The thrill of discovery, Thorogood said, came as much from the song as the sound or style that first gave it life.

“First of all, we’ve got to like the tune. It doesn’t have much to do with the kind of style it is. I love Hank Williams. So people are like, ‘Oh, so you like country music.’ Well, I don’t know what you call what he does. He’s not a country artist because he came from the city. He came from Montgomery, Alabama. He’s a city guy. If I hear certain reggae tunes I love and I could play them, I would play those, too. If I could play ‘In the Hall of the Mountain King’ on my guitar, I’d do it. When we pick certain songs, we’re thinking, ‘Well, I just happen to like this tune, so let’s see how it works.’ Then we play it and if a live audience digs it, we stay with it.”

The song that made him a star

The same kind of thinking went into Thorogood’s own songwriting. The title track to his 1982 album “Bad to the Bone” became a major radio hit, a jovial ode to the blues and boogie grinds of Muddy Waters and Bo Diddley. The tune’s accompanying music video (which featured Diddley) then introduced Thorogood to audiences of MTV, the cable music network then in its infancy. Topping it all was the song’s appearance in numerous hit movies from the 1980s. Among them: “Lethal Weapon,” “Bull Durham,” “Terminator 2: Judgment Day,” “The Color of Money” and “Christine.”

In short, “Bad to the Bone” became not only Thorogood’s biggest hit, but an anthem to the roots-savvy grooves his music was born out of as well as the attitude — yes, the punkish attitude — that fortified it.

“Well, we had the attitude before we ever played a note of music,” Thorogood said, erupting into laughter. “That came first. That had to come first. Jerry Lee Lewis was a wild one before he ever touched the piano. Keith Richards was from the other side of the tracks before he ever touched a guitar.

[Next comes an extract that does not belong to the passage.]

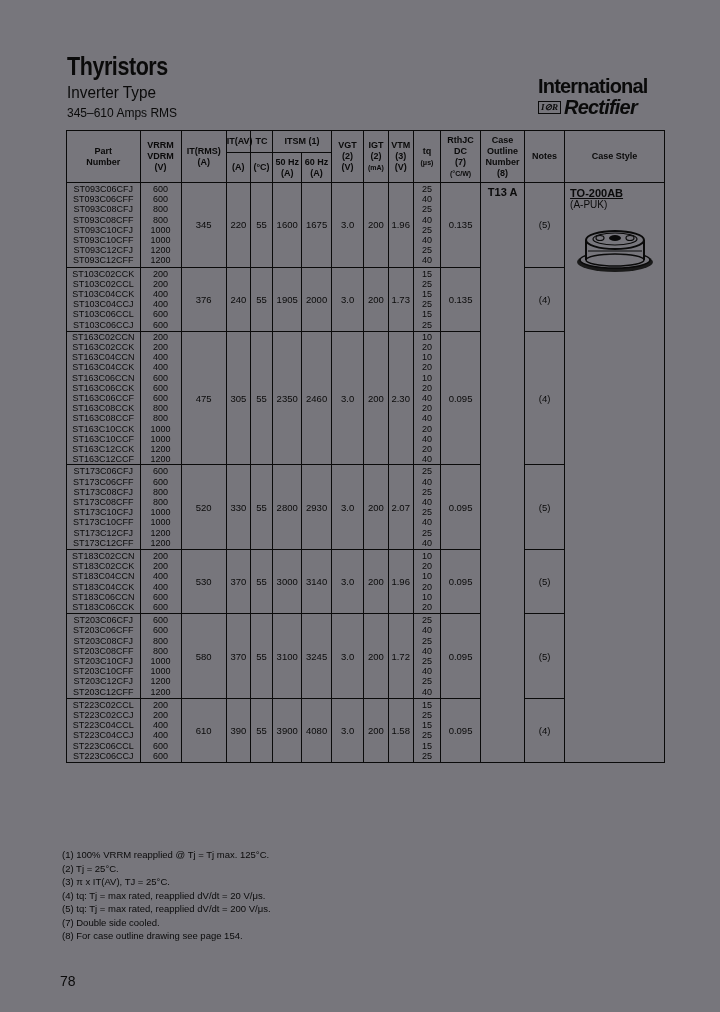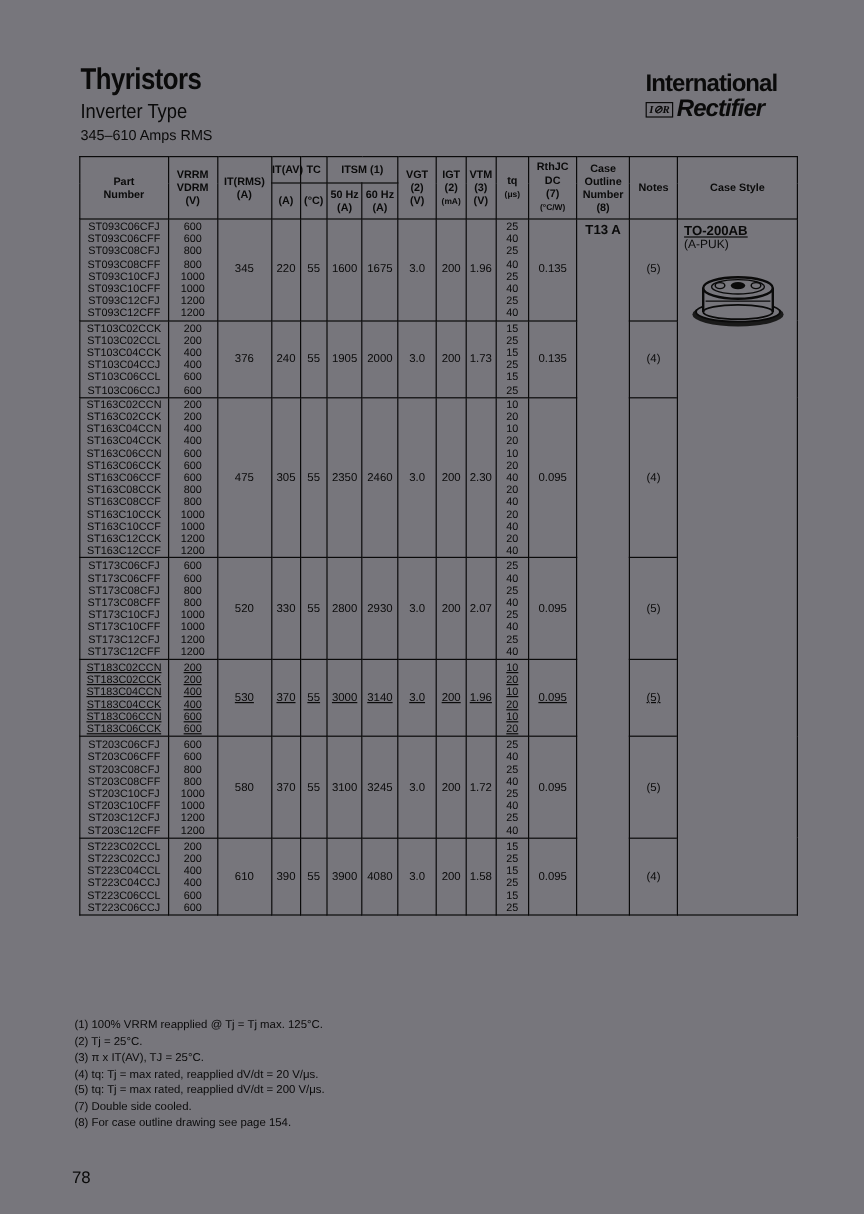"International" .brand { top: 60px -> 76px }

So with certain people, it’s attitude first and then it just comes out of them in whatever they happen to do.

“(Marlon) Brando was such a natural. He just rebelled against authority naturally. He hated it. He went to boarding school and something just rubbed him the wrong way. Somehow, that just came out in his work. You can see it and feel it. The attitude is always there first. Then comes the other stuff. It doesn’t go the other way around. It’s not, ‘Well, now that I learned the guitar, I’m going to learn to be a bad ass.’ No, no, no, no, no. Keith Richards was a bad ass to begin with. People tell me, ‘Well, your guitar playing is kind of dirty and nasty and it’s borderline punk rock. And I’m, ‘No, I was a nasty little (expletive) even before I played.”

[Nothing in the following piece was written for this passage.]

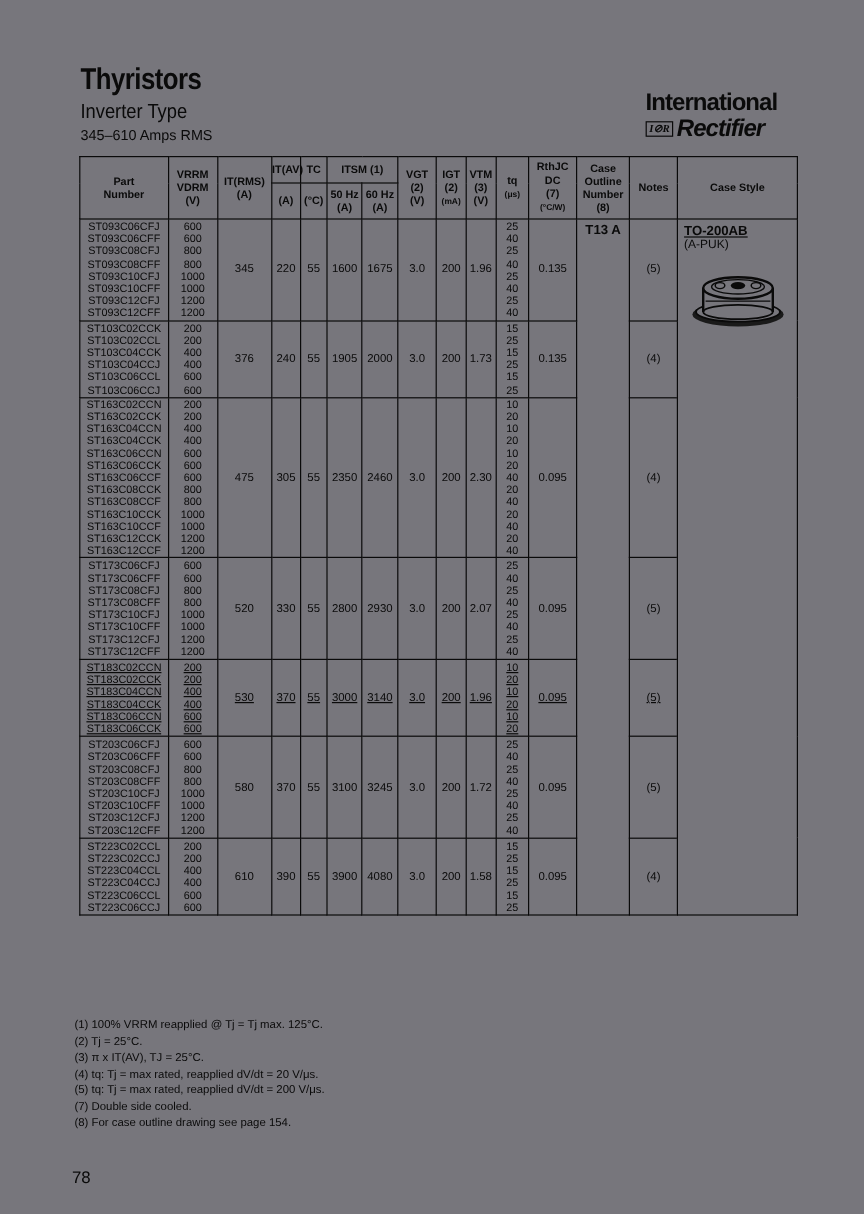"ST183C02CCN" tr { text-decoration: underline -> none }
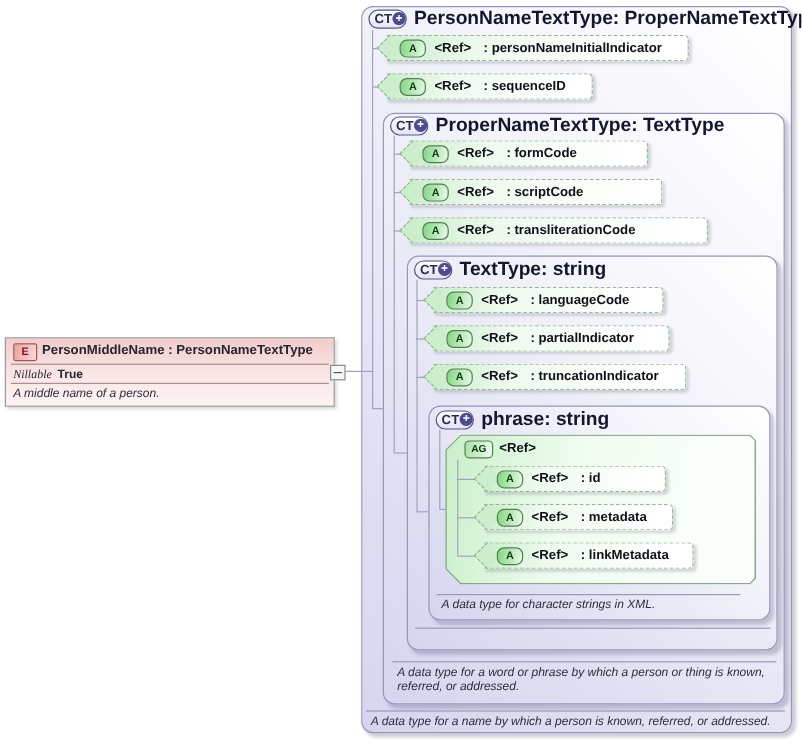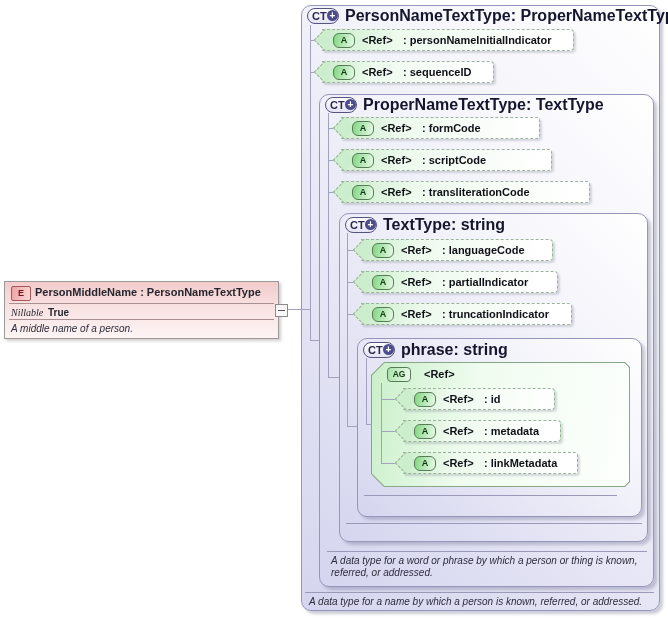"AG" .ico-ag { margin-right: 13px -> 5px }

Back on tour after health scare

Thorogood is now 73, so being bad to the bone brings with it some staying power. Still, real life occasionally intervenes. Last spring, a month’s worth of North American concerts were canceled due to what his website announced only as “a very serious medical condition that will require immediate surgery and quite of few weeks of recuperation and healing.” Thorogood didn’t stay on the sidelines long, though. He has been touring steadily again since late July.

”Things are in a good place right now because I’m not in the hospital and I’m not in the joint. Everything else is a bonus.”

George Thorogood and the Destroyers

When: Nov. 7 at 8 p.m.

Where: Lexington Opera House, 401 W. Short.

Tickets: $60.50-$80.50 through ticketmaster.com.